Saïd Omar Oili,
sénateur de Mayotte

Madame la présidente, je m'associe aux propos de mon collègue Thani Mohamed Soilihi que je vais compléter, allant même parfois à l'encontre de certaines préconisations présentées ici. Nous aurons l'occasion d'en débattre librement notamment en commission. Comme vous l'avez souligné lors de votre élection, Monsieur le président, il faut toujours être un sénateur libre et défendre son territoire.

Mayotte fait face depuis plusieurs mois à une crise majeure de l'eau qui annonce très concrètement ce que d'autres territoires ultramarins subiront dans les prochaines années. Cette crise s'abat sur le territoire le plus pauvre de la République. Les indicateurs de pauvreté illustrent ce fossé avec l'Hexagone : 84 % de la population de Mayotte vit sous le seuil de pauvreté. De surcroît, l'afflux d'une population étrangère accentue une poussée démographique de plus de 4 % par an, la plus forte de la République. L'année 2022 a battu un record avec plus de 21 000 naissances. L'équivalent d'une classe de primaire naît tous les jours à Mayotte.

J'avais proposé un amendement concernant la limitation du droit au séjour à Mayotte. Les étrangers en situation régulière sont assignés à Mayotte alors qu'elles ont une carte de séjour. Cet amendement a été refusé au motif qu'il créerait un appel d'air. Qu'est-ce qu'un appel d'air ? Aujourd'hui, 35 000 personnes résident à Mayotte d'une manière régulière sans pouvoir aller ailleurs.

Aujourd'hui, nous sommes le deuxième territoire ultramarin en nombre d'habitants, avec 350 à 400 000 habitants, alors que nous avons un territoire de 374 kilomètres carrés, soit une densité de 2 600 habitants au kilomètre carré.

Cette crise de l'eau découle des changements climatiques que les experts avaient prévus pour nos territoires. À Mayotte, le schéma directeur d'aménagement et de gestion des eaux (SDAGE) répertorie 11 structures de l'État et sa périphérie comme acteurs de l'eau, sans compter les collectivités. Certains demandent à retirer la compétence aux élus. Je ne suis pas d'accord. Je suis très jaloux de la libre administration des collectivités. Il faut qu'à Mayotte aussi, nous soyons libres de gérer. Ce que nous voulons, c'est un appui pour pouvoir mettre en oeuvre nos projets.

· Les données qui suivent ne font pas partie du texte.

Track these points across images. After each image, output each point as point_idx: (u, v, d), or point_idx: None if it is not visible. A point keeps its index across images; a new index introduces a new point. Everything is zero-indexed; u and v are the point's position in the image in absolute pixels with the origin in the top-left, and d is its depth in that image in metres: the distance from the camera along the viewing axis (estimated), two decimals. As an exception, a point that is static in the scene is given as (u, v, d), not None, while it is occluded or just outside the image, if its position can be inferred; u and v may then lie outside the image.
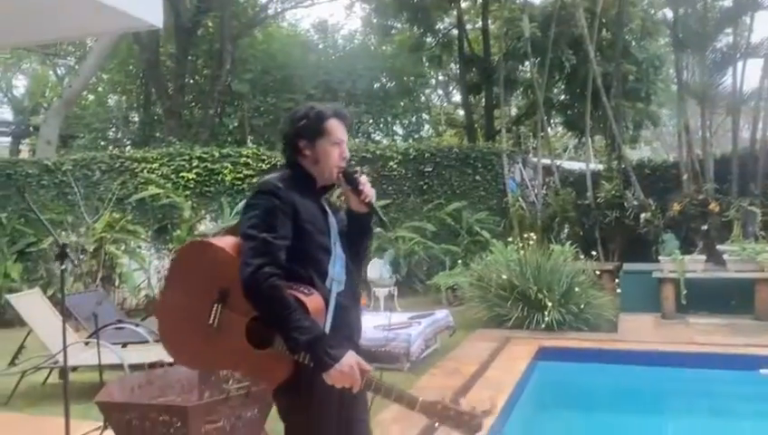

L'effort de rationalisation dans la gestion de l'eau ne devrait pas concerner que les collectivités territoriales, mais aussi les services de l'État. Comment se fait-il qu'aucun des 11 services de l'État n'ait tiré la sonnette d'alarme au cours des dernières années ? Deux chiffres illustrent ce fossé entre une gestion de l'eau dans l'Hexagone et à Mayotte. Dans le rapport de nos deux collègues, il est indiqué que chaque habitant consomme par jour 146 litres d'eau dans l'Hexagone. C'est 60 litres à Mayotte. 250 000 personnes ne sont pas raccordées sur une population de 350 000. Selon les chiffres de l'Insee, 100 000 habitants de Mayotte n'ont pas l'eau courante.

Parler de résilience des Mahorais revient à leur manquer de respect. Ils ne descendent pas dans la rue pour réclamer de l'eau, car ils n'en ont jamais eu. Donnez-leur de l'eau, et s'ils en manquent, ils descendront dans la rue.

Il faut que collectivement nous prenions à bras le corps la question de l'eau dans nos territoires. Cette crise majeure de la ressource en eau à Mayotte aura au moins un aspect positif : permettre de mettre enfin ce dossier sur le dessus de la pile au Sénat et peut-être, au niveau du Gouvernement.